Empower Non-Technical Users to Test and Evaluate in AI Playground

Our Testing SDKs provide engineers with best-in-class tools for a rapid iterate → test → evaluate feedback loop as they make changes to a codebase. At the same time, non-technical stakeholders often have valuable insights that can be difficult to capture and integrate into the development process. Directly including these folks—your designers, product managers, CEOs, and anyone else who isn't writing code—in the development and testing process of your AI product will be crucial to its success.

Prerequisites

There are a few requirements to get started with AI Playground:

  1. Setup test suites
  2. Setup test suites to run in CI
  3. Setup prompt management

With these in place, you can empower anyone on your team to make changes to a prompt and then run the same tests a developer would against those changes.

Update your GitHub Actions workflow

The workflow you created in the CI setup guide should be updated to run on the workflow_dispatch event. It requires an input called autoblocks-overrides:

name: Autoblocks Tests

on:
  pull_request:
  workflow_dispatch:
    inputs:
      autoblocks-overrides:
        type: string
        description: Overrides for Autoblocks-managed entities
        required: false

Install the GitHub App

Install our GitHub App to the repository where the above GitHub Actions workflow resides.

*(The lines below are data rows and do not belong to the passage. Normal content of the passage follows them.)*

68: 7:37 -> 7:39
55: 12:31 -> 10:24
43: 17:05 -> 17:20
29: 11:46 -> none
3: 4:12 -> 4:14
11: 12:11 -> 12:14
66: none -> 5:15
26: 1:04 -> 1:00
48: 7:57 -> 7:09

Invite team members to Autoblocks

Make sure you've invited any team members that want to participate in the testing and evaluation process to your Autoblocks organization.

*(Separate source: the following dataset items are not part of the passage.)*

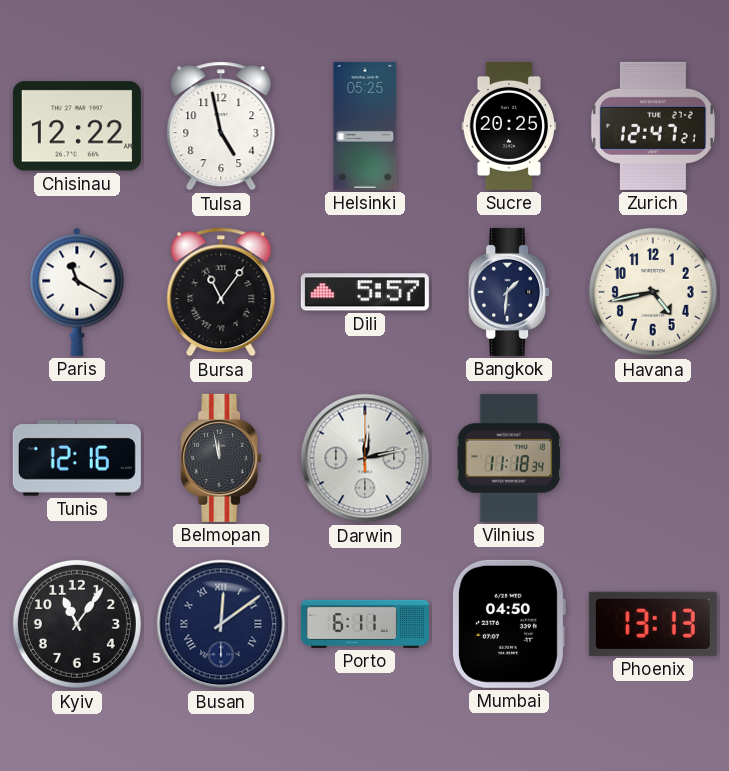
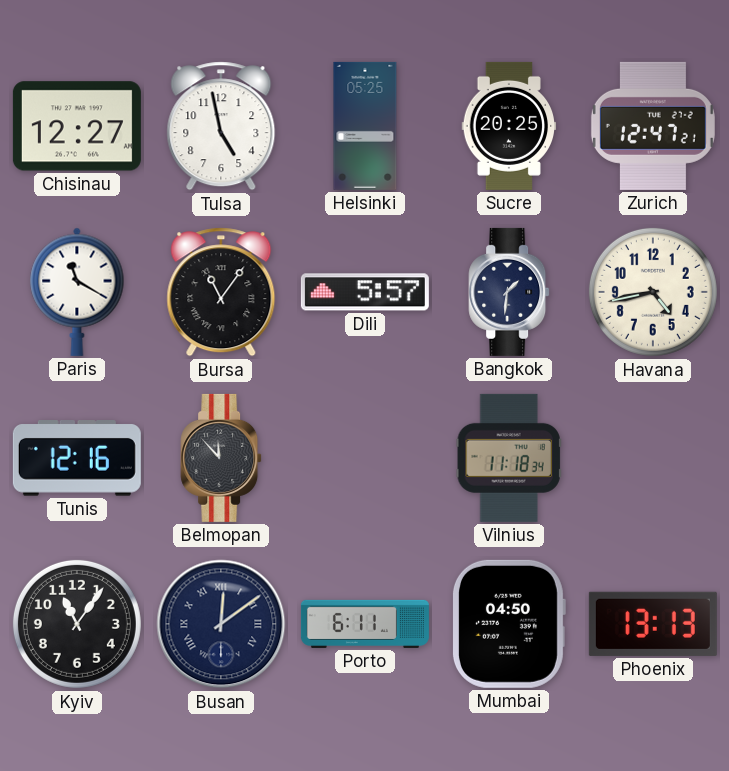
Chisinau: 12:22 -> 12:27
Belmopan: 11:58 -> 11:53
Darwin: 12:13 -> none
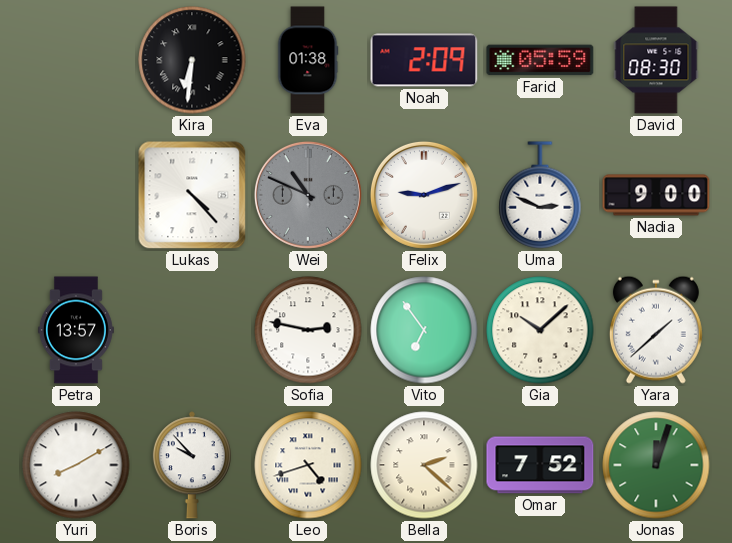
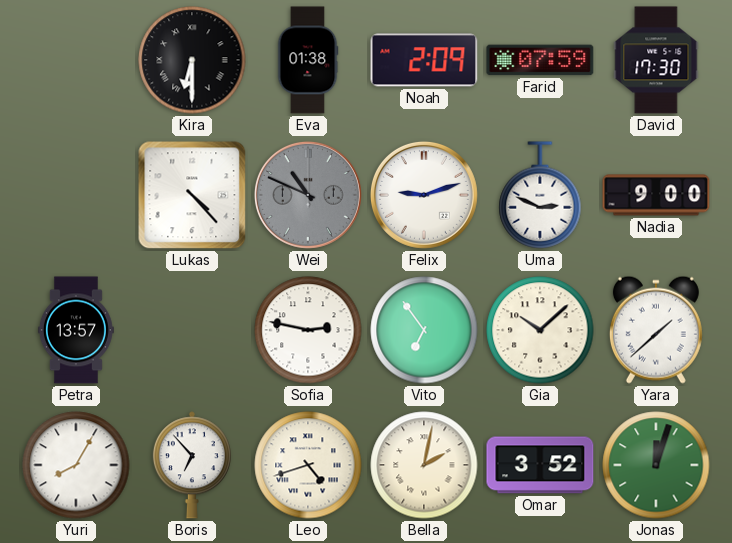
Kira: 6:31 -> 6:30
Farid: 05:59 -> 07:59
David: 08:30 -> 17:30
Yuri: 8:10 -> 8:05
Boris: 9:53 -> 6:53
Bella: 2:22 -> 2:02
Omar: 7:52 -> 3:52
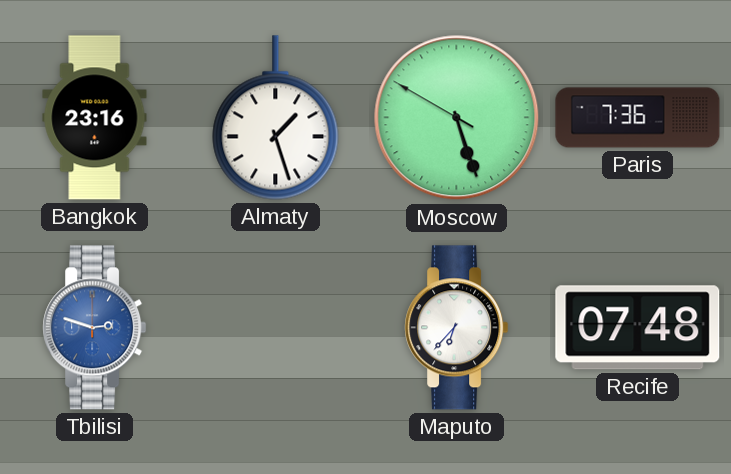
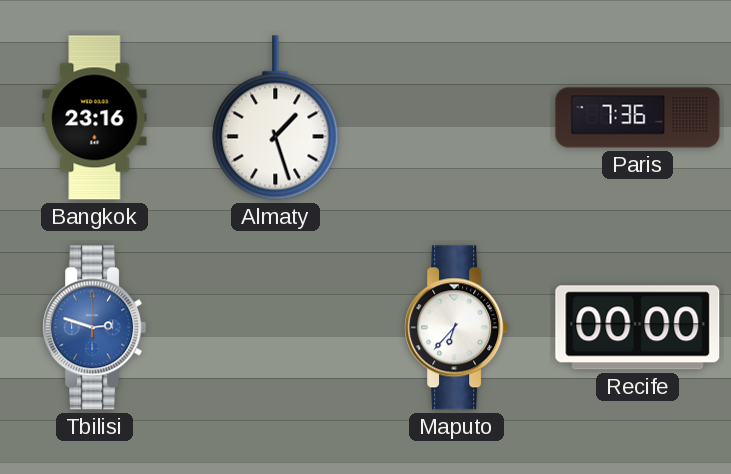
Moscow: 5:26 -> none
Recife: 07:48 -> 00:00
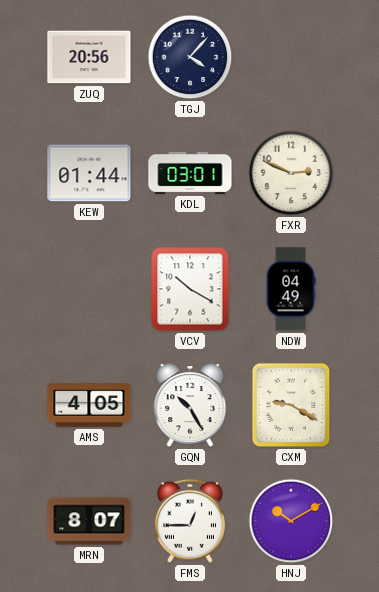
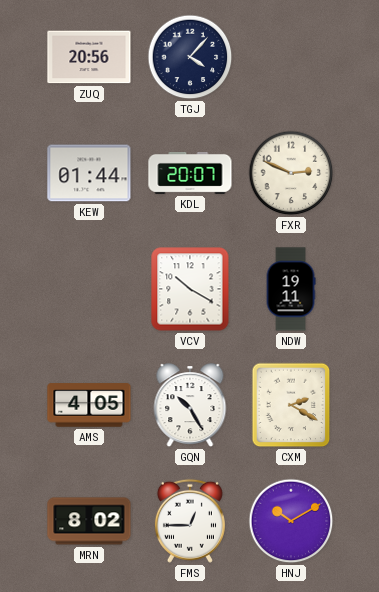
KDL: 03:01 -> 20:07
NDW: 04:49 -> 19:11
CXM: 9:20 -> 2:20
MRN: 8:07 -> 8:02
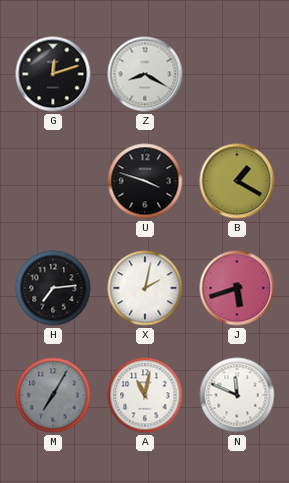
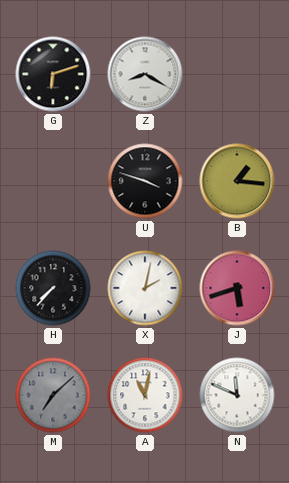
G: 12:12 -> 6:12
B: 1:20 -> 1:16
H: 7:14 -> 7:37
M: 7:05 -> 7:08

Find the test suite you want to run

Navigate to the test suites page and click on the "Compare Runs" button for the test suite you want to run in AI Playground.

At the top of the page, click "Rerun in Playground." This will take you to the AI Playground, where you can run the test suite after making modifications to the prompts and configs that are used within the test suite.

Make changes to the prompts or configs

In the AI Playground, the prompts and configs available to modify are displayed as tabs across the top of the page. Make the modifications you want to test and then click the "Rerun" button at the top of the page.

View your test run

You can find your UI-triggered test runs on the test suites page.